From 1937 to 1946,
Mickey Rooney
played clean-cut, wide-eyed Midwestern teenager Andy Hardy 15 times in a
series of films that proved instrumental (along with his Judy Garland
musicals) in making him one of the most popular movie stars of his era.
They also surely came to feel like a gilded prison around the actor. By
the time the series ended, the Hardy character had been to WWII and back
(as had Rooney), yet still seemed incapable of getting past first base
with a girl (whereas Rooney was already on the second of his eight
marriages).
The Mickster’s thirst for more adult roles was palpable, and
Hollywood took a few different stabs at figuring out what to do with
him. There was a series of sports films designed to show off the
five-foot-two actor’s virile, athletic side: the boxing drama “Killer
McCoy” (1947), in which he is a highly improbable light heavyweight; the
car-racing programmer “The Big Wheel” (1949); and “The Fireball”
(1950), about a champion roller skater. But Rooney would prove a far
better fit for the seedy, downtrodden world of film noir: He gave two of
his best performances in a pair of unjustly overlooked classics of the
genre.
Rooney had come to noir via the 1950 “Quicksand,” a taut,
independently made thriller (which he partly financed along with his
co-star, Peter Lorre) in which he stars as a naive auto mechanic whose
seemingly innocuous theft of $20 from the store cash register snowballs
into a series of increasingly violent and dangerous criminal acts.
Several degrees greater, however, is 1954’s “Drive a Crooked Road,”

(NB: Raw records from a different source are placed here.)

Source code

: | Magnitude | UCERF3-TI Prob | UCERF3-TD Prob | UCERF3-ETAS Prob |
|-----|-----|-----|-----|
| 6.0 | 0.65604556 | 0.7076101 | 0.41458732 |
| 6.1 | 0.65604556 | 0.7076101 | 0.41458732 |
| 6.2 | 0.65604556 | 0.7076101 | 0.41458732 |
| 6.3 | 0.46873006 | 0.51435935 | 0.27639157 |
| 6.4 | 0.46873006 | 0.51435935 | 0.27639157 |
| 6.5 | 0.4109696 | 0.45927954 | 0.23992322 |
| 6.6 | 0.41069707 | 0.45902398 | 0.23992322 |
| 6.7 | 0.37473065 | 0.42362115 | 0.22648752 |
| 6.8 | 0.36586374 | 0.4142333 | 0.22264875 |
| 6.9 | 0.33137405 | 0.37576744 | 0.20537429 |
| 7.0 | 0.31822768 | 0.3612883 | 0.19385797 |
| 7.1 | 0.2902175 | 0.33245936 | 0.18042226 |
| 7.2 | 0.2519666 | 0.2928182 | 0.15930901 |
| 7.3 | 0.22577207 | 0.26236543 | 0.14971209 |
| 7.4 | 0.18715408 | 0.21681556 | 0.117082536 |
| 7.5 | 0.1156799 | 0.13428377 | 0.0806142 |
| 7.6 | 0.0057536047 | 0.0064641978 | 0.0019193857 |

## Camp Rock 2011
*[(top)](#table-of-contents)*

where Rooney is once again a mechanic, this time seduced by a gangster’s
sultry moll (Dianne Foster) into serving as the getaway driver for a
Palm Springs bank heist. The movie’s ad copy — “Why Would a Dame Like
Her Go for a Guy Like Me?”— effectively summed it up. Expertly directed
by Richard Quine (a frequent Rooney collaborator) from a crackling
script by the young Blake Edwards, “Drive” turns on Rooney’s diminutive
stature and equally deflated sense of self, casting him as a decent but
self-loathing loner who allows himself to be duped by Foster’s
transparent charms — and it reveals a darkness in the actor that no
movie quite had before.
Darker still is “Baby Face Nelson” (1957), directed by the great Don
Siegel (“Dirty Harry”) and featuring Rooney as the eponymous John
Dillinger associate, known for his trigger-happy ways and massive
Napoleon complex. It is an unsparing, startlingly violent film that in
many ways anticipates “Bonnie and Clyde” by a decade (unsurprisingly,
New York Times critic Bosley Crowther panned it, too), and Rooney is
absolutely terrifying in it: shifty, seething with rage against the
world, primed to explode. Siegel’s film is rarely screened today and has
never been released on any homevideo format; Rooney’s death makes its
revival seem all the more urgent.
After “Baby Face Nelson,” Rooney veered back to more likable movie
roles, but on TV he had one more unqualified triumph in the pit of
despair. In “The Comedian” (1957), directed live by John Frankenheimer
for the anthology series “Playhouse 90,” he is Sammy Hogarth, a
vituperative TV comic who spews invective at all who surround him, not
least his long-suffering brother/assistant (Mel Torme). “Don’t make me
the heavy all the time!” Hogarth bellows in one of his rants. Rooney
only occasionally got to play the heavy, but when he did, he was rarely
more brilliant.
Photo: Post-WWII, the actor stretched in 1954’s “Drive a Crooked Road.”